The USGS stream gauge at Belle Chasse, La., showed the Mississippi River flowing upstream at 182,000 cubic feet per second, surging to 10 feet above its previous height. Average flow for the Mississippi River at Belle Chase is about 125,000 cfs towards the Gulf of Mexico.
Although it doesn’t happen often, hurricanes can cause coastal rivers to reverse flow. Between the extremely strong winds and the massive waves of water pushed by those winds, rivers at regular or low flow are forced backwards until either the normal river-flow or the elevation of the land stop the inflow.
–USGS News Release
Residents frustrated by invasives’ spread
After a summer of watching invasive species spread to more lakes, Minnesota lake property owners worry the Department of Natural Resources and local governments are not doing enough to stop the spread of aquatic invasive species.
About 100 people packed a meeting in Detroit Lakes to express their frustration with how the inspections are going and what to do next.
Some people challenged the DNR to do more. Others called for more state spending and tougher laws to slow the spread of invasive species. Some challenged state officials, local government and lake residents to work together and pool resources.
–Minnesota Public Radio
Wasting food wastes water
World Water Week — an annual conference in Stockholm dedicated to discussing the management of global water resources—opened with a message about cleaning your plate.

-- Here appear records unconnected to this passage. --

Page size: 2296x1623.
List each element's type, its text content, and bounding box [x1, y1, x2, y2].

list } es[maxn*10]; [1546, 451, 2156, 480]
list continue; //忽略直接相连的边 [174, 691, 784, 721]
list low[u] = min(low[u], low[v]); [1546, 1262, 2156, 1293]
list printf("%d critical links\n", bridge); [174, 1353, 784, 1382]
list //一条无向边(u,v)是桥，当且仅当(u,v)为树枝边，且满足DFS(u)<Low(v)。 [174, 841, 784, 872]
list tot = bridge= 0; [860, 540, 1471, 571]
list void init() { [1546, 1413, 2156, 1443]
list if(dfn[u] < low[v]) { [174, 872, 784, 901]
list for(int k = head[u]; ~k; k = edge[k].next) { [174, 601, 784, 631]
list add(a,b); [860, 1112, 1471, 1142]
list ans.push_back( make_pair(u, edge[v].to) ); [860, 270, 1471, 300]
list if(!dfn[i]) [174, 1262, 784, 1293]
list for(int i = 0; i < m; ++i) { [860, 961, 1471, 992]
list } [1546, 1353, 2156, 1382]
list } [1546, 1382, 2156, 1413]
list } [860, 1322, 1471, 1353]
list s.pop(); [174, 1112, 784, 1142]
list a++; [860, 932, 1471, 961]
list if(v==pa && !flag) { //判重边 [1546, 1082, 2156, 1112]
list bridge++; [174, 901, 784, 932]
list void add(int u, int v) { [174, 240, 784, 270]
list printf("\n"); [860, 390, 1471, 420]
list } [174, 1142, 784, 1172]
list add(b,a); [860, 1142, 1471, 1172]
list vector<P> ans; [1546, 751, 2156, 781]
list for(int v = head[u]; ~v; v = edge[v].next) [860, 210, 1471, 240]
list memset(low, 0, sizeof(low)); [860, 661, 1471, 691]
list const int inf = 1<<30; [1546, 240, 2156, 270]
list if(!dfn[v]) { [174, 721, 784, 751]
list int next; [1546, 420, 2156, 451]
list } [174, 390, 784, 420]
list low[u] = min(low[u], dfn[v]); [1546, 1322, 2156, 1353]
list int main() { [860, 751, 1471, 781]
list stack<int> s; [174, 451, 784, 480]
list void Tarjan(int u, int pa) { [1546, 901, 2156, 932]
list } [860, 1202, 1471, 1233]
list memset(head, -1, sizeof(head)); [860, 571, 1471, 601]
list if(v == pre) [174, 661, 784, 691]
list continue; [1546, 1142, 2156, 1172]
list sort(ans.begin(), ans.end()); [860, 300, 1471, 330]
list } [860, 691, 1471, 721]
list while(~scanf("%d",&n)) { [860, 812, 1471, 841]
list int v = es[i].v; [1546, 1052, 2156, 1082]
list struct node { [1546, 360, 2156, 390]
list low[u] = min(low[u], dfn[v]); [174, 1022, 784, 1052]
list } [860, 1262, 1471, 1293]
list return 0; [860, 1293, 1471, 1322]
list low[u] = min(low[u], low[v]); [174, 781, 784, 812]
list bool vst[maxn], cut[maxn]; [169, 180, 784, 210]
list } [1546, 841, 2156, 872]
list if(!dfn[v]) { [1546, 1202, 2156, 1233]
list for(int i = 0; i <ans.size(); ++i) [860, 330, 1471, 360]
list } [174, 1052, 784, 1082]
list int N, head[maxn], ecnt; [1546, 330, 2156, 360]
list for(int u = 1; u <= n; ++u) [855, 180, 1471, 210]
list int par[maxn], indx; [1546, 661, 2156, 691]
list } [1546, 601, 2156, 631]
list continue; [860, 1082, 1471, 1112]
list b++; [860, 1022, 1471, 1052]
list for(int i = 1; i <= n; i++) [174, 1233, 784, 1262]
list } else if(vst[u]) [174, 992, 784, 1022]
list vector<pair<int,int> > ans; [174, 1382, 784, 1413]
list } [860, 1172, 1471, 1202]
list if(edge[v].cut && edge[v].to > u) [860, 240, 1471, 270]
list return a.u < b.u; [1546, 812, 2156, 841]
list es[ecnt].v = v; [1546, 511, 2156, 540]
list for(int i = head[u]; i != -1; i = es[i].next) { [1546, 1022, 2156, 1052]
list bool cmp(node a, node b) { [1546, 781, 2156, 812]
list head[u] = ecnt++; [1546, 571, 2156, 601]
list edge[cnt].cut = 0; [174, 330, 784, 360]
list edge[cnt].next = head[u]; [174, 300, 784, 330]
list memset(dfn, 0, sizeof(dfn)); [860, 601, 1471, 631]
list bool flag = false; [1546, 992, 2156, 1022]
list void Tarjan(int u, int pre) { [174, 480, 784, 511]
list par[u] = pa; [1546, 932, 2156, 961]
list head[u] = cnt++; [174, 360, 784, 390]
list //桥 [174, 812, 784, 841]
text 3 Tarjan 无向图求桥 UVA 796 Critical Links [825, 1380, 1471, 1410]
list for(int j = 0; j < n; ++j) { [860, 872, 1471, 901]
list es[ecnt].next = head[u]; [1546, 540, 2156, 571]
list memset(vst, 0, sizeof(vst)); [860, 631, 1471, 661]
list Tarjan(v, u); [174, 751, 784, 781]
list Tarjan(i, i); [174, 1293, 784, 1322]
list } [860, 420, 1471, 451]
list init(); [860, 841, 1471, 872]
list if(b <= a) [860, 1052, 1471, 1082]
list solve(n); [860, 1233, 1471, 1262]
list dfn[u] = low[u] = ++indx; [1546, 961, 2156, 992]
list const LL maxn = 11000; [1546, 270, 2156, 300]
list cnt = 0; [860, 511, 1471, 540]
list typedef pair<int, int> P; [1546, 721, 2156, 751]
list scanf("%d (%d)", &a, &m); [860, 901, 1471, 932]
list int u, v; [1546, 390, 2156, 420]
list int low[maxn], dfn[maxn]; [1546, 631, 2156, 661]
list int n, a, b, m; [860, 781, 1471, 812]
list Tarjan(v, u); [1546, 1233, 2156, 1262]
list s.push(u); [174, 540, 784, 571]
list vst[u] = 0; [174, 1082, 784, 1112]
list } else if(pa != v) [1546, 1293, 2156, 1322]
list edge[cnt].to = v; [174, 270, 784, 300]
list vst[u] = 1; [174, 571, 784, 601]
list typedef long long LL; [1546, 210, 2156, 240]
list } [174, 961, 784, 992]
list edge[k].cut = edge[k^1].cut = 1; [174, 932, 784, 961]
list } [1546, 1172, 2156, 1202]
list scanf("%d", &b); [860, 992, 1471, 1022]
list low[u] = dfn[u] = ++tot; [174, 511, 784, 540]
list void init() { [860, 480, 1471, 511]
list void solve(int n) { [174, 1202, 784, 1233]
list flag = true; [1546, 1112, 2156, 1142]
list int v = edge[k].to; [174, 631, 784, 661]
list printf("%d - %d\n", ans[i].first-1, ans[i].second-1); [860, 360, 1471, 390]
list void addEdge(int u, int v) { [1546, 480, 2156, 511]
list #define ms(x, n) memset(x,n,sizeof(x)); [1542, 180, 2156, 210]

Food waste, according to experts at the conference, accounts for significant water waste.
A third to a half of all food grown globally either sits untouched on our plates or rots before it even gets there.
A new report from the Stockholm International Water Institute (SIWI) states that 40 percent of food purchased in the U.S. is thrown away.
–National Geographic
Disney suspected in water pollution
Federal and state regulators are investigating whether a vintage air conditioning system at Walt Disney Studios in Burbank played a role in contaminating groundwater with chromium 6, a cancer-causing heavy metal widely used in aerospace manufacturing and other industries.
A consultant hired by the Environmental Protection Agency recently identified the Disney property among a list of facilities being “investigated as potential sources of chromium contamination in groundwater,” according to an April 2012 report recently posted on the agency’s website.
Authorities have long been aware of chromium 6 contamination in San Fernando Valley groundwater and have already identified a number of companies responsible for contamination, including aircraft manufacturer Lockheed Martin Corp. Lockheed paid $60 million to settle claims with roughly 1,300 residents in 1996 alleging that exposure to chromium 6 and other toxins at its former aircraft manufacturing plant left them with cancer and other maladies.